How did China get to be a permanent member with veto power in the security council? As far as I know China wasn't a member until the seventies, when they took Taiwans seat. If they achieved this in the seventies, why wasn't other countries protesting decision? And what was the view of the USSR? China and the USSR had a bad relationship in the seventies, had they not?
You have to be pretty careful with the China/Taiwan nomenclature generally, but particularly when talking about the UN. China (as the Republic of China) was a charter member of the UN in 1945, as one of the victorious powers of the Second World War — that's from whence it derives its position as a permanent member of the Security Council.
After the nationalist defeat in the Chinese Civil War in 1949, the Kuomintang government fled to Taiwan and formed a government-in-exile; the Republic of China — as it is still called today — maintains that it is the legitimate government of all of China. Meanwhile, on the mainland, the communists formed the People's Republic of China, and claim sovereignty over Taiwan.

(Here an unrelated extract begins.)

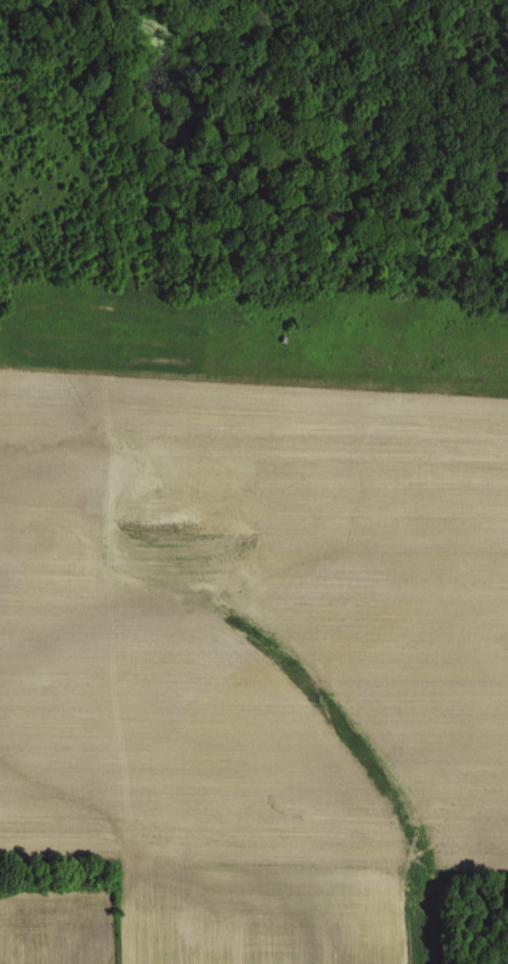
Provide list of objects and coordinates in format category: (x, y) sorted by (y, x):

Over the course of the subsequent decades, the PRC repeatedly attempted, by way of an annual motion brought before the General Assembly, to have the ROC expelled from the UN and the PRC seated in its place. The US, ROC and their allies managed to block these efforts until 1971, when the PRC (supported by a coalition of communist, Non-Aligned and some European states) succeeded in passing Resolution 2578.
Quite simply, the ROC found themselves politically outmaneuvered: the vote came at a time when Richard Nixon was attempting to normalise US relations with the PRC (the resolution passed less than four months before his historic visit to China), and a US veto would have scuttled that process.